I repeat what I wrote yesterday. I am not a health expert. In fact, I’ve little more than a passing interest in health issues. My only nod to diet issues is a continuing quest to eat real food and avoid chemicals and manufactured food. (I love butter and eat it often.)
I have dropped nearly 50 lbs. using LoseIt which simply tracks my weight goal and calorie make.
The for USA is simple. I learned it in 8th grade physics. If you put less fuel I to a system than it burns, it loses mass. If you put more fuel not a system than is burned, it’s mass increases. Diets are that simple. You have to give up calories and/or burn more.
It’s hard to be hungry all of the time. You’ve got to learn to live with it. One website scolded that hunger was a reminder that your diet is working. I could not agree more.
I wanted to pass on a bit of my gained experiential knowledge. I’m no expert. I’ve been doing it since July and it works for me.
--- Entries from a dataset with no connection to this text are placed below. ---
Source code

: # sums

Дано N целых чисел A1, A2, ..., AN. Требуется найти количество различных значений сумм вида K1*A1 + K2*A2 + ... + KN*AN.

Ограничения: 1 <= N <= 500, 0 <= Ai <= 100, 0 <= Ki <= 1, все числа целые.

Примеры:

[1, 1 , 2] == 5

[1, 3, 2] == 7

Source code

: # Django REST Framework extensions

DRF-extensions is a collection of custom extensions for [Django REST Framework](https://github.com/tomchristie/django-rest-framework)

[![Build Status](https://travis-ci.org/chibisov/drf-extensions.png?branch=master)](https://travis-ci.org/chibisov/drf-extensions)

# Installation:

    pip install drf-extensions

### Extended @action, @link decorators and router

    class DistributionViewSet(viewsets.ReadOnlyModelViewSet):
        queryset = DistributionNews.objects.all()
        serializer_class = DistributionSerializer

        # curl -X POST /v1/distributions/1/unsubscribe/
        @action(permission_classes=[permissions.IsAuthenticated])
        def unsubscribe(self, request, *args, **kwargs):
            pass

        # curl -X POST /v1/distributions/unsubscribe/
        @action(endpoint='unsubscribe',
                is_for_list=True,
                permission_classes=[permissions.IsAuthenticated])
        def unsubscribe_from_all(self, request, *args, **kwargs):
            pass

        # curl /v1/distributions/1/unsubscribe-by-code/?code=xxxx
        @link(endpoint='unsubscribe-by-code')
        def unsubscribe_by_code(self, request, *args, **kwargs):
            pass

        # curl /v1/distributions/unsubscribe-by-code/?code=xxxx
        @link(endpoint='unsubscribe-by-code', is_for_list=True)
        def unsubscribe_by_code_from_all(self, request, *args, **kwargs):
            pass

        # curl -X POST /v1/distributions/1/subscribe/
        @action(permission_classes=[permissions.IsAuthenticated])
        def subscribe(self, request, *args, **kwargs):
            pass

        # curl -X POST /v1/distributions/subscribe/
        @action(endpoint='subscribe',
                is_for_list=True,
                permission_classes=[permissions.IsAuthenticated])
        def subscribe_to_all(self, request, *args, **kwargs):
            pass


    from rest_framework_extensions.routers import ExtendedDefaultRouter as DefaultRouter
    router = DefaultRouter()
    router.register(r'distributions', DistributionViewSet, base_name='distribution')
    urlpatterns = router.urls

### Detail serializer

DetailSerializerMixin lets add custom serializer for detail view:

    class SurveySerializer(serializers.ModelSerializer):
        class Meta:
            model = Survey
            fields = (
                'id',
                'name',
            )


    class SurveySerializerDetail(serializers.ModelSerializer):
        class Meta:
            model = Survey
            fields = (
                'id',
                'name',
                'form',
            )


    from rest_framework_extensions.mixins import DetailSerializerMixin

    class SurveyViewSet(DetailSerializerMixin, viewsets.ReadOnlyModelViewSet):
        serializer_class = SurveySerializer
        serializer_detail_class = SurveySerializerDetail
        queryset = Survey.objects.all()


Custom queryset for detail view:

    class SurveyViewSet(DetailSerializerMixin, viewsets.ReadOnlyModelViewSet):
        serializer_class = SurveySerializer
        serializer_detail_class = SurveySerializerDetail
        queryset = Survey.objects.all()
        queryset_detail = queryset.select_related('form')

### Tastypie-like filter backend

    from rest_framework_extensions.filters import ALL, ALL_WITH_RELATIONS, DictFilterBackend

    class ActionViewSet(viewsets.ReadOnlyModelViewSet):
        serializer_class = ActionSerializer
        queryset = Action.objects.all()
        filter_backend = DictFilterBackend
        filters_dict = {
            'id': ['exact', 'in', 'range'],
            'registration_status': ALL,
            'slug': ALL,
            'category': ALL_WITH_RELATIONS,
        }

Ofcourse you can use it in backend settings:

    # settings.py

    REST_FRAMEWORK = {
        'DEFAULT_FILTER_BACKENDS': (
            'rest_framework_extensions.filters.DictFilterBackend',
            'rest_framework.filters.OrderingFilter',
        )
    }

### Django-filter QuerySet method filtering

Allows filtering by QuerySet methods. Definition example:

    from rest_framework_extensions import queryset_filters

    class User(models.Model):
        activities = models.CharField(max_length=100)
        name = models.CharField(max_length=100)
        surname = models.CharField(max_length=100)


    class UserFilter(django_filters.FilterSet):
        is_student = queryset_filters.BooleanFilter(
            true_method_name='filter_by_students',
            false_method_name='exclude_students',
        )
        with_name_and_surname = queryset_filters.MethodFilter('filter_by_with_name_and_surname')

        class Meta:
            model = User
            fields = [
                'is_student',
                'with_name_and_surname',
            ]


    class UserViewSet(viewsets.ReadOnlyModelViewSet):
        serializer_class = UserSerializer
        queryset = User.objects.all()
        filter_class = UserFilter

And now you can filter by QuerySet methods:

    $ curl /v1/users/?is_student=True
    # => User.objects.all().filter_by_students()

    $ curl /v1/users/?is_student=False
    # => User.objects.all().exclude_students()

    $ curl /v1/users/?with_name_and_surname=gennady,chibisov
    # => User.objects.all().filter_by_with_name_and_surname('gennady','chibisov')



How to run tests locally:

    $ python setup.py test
1) Drink water. Only water (I’ve a few exceptions.). Eliminate Any calories that don’t fill your belly. My two exceptions–a cup of coffee with cream and sugar in the morning and an occasional beer or wine at bedtime. This was difficult for me. I was hooked on caffeine and really enjoy craft beer. I truly believed that some meals (pizza, hamburgers, etc.) must be accompanied by a beer (or two) or a Coke. Water can make you feel full–for a very short time. Sipping for a water bottle really helps me get through tough afternoons. (I firmly believe that High fructose corn syrup is the bane of modern health. I was thrilled to finally be free of those HFCS laced colas!)
2) Eat what you love–in moderation. I still eat fried food, potato chips, mashed potatoes with butter and gravy and bread with butter, in moderation. Severe moderation. Most of these foods are no longer eaten in any volume that I would call a serving. Save larger portions for foods that really fill you up and give you energy.
3) Eat salads and celery. Learn to like plain lettuce and plain celery. They provide a ton of bulk with virtually no calories. (Celery naturally contains a lot of salt. You might want to watch it.)
4) Take tiny bites and eat slowly.
5) Hoard calories for a decent dinner. I love dinner and try to maintain enough calories to not have to make sacrifices for my favorite meal.
6) Eat fish! Fish provides relatively few calories per ounce. I could eat fish ten times a week. Smoked salmon has become my go-to lunch.
7) Treat yourself. Frozen yogurt, single small pieces of candy, etc. do not have a lot of calories and you’ll be amazed at the intensity of their flavor when they are truly a special treat.
8) Eat at Seasons52. Everything on the menu is under 475 calories. The thrill of being able to order anything on the menu is one hell of a thrill.
9) This is the part I know nothing about–yet. Change your eating patterns for life. You don’t want to loose the weight equivalent to a third grader only to have it return. your body is ever programmed to replace the fat supply that you robbed. Don’t give it a chance.
The effort is worth it. You’ll love he person inside!